Es gibt nicht viele Gemeinsamkeiten zwischen Magdeburg und Saratow. Die eine Stadt liegt in Mittelrussland an der Wolga, Magdeburg an der Elbe. Saratow hat über eine Million Einwohner, Magdeburg etwa 230.000. Familie Bauer kam als Spät-Aussiedler von der Wolga an die Elbe. Sie hat ein schönes Haus am Stadtrand mit einem großen Garten. Helene Bauer arbeitet als Laborantin, ihr Mann Roman als Elektrotechniker. Beiden hört man an, dass sie nicht aus Magdeburg kommen. Bei Diman, ihrem 16-jährigen Sohn, ist das längst nicht mehr zu hören. Er kennt Russland von Besuchen, aus Erzählungen. Magdeburg ist jetzt seine Heimat. Und auch seine Eltern verwenden das Wort Heimat, wenn sie von Magdeburg sprechen. Vor zehn Jahren kam die Familie nach Magdeburg. Größer ist sie geworden.
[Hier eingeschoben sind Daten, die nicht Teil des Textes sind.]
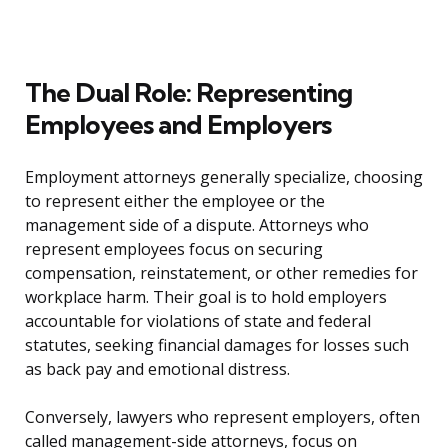
The Dual Role: Representing
Employees and Employers
Employment attorneys generally specialize, choosing
to represent either the employee or the
management side of a dispute. Attorneys who
represent employees focus on securing
compensation, reinstatement, or other remedies for
workplace harm. Their goal is to hold employers
accountable for violations of state and federal
statutes, seeking financial damages for losses such
as back pay and emotional distress.
Conversely, lawyers who represent employers, often
called management-side attorneys, focus on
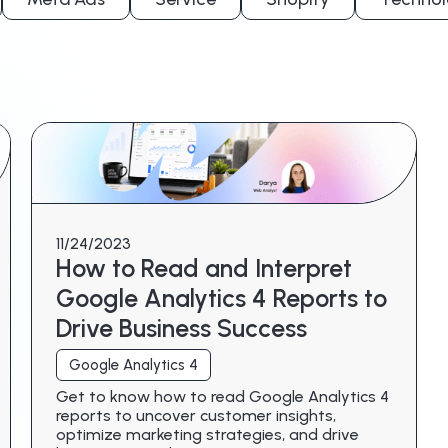
11/24/2023
How to Read and Interpret
Google Analytics 4 Reports to
Drive Business Success
Google Analytics 4
Get to know how to read Google Analytics 4
reports to uncover customer insights,
optimize marketing strategies, and drive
Die 8-jährigen Zwillinge Marie-Sophie und Julia-Katharina wohnen seit mehr als einem Jahr bei den Bauers. Stolz zeigen die Pflegekinder ihre Schreib- und Rechenhefte, Lernen fiel ihnen früher schwer. Heute zeigen sie ihrer Mama, wie sie die 35-Jährige nennen, wie flink sie Aufgaben lösen können. Helena und Roman Bauer lösen andere Aufgaben. Ihr Haus war einst eine Ruine.
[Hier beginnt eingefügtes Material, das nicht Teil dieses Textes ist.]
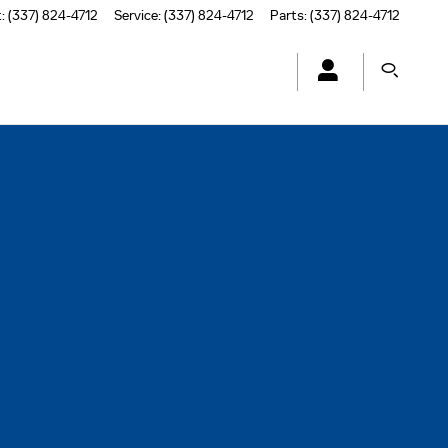
t
:
(337) 824-4712
Service
:
(337) 824-4712
Parts
:
(337) 824-4712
In vielen kleinen Schritten bauen sie das eigene Heim auf. „Das ist jetzt unser Zuhause“, sagt Helena Bauer und meint mehr als das Haus. „Hier fühle ich mich glücklich“, erklärt sie. Es war keine leichte Entscheidung, von Russland hierher zu kommen, erinnert sich Helena Bauer. „Aber alles passt jetzt“, sagt sie. In Deutschland fiel es beiden aufgrund der fehlenden Sprachkenntnisse zunächst schwer, Fuß zu fassen. „Aber man hat es uns hier sehr geholfen“, sagt Roman Bauer, der in Russland Jura studiert und als Polizist gearbeitet hat. „Wir können in Magdeburg viel mit den Kindern unternehmen“, sagt er. Sie gehen schwimmen, machen Fahrradtouren. „Die Zwillinge haben so viel Freude in unser Haus gebracht“, sagt Helena Bauer. „Ich wollte immer eine große Familie haben.“ Sie hat sich um die Kinder bemüht, verhandelte jahrelang mit dem Jugendamt, näherte sich den Mädchen behutsam bei den ersten Besuchen. Wenn sie bei der Arbeit ist, holt der große Bruder die Mädchen ab, geht mit ihnen zum Logopäden, kontrolliert die Hausaufgaben. Gemeinsam beobachten sie, wie sich die Stadt, die sie seit zehn Jahren kennen, verändert. „Es werden leerstehende Häuser abgerissen und Grünflächen entstehen, das ist schön“, sagt Helena Bauer.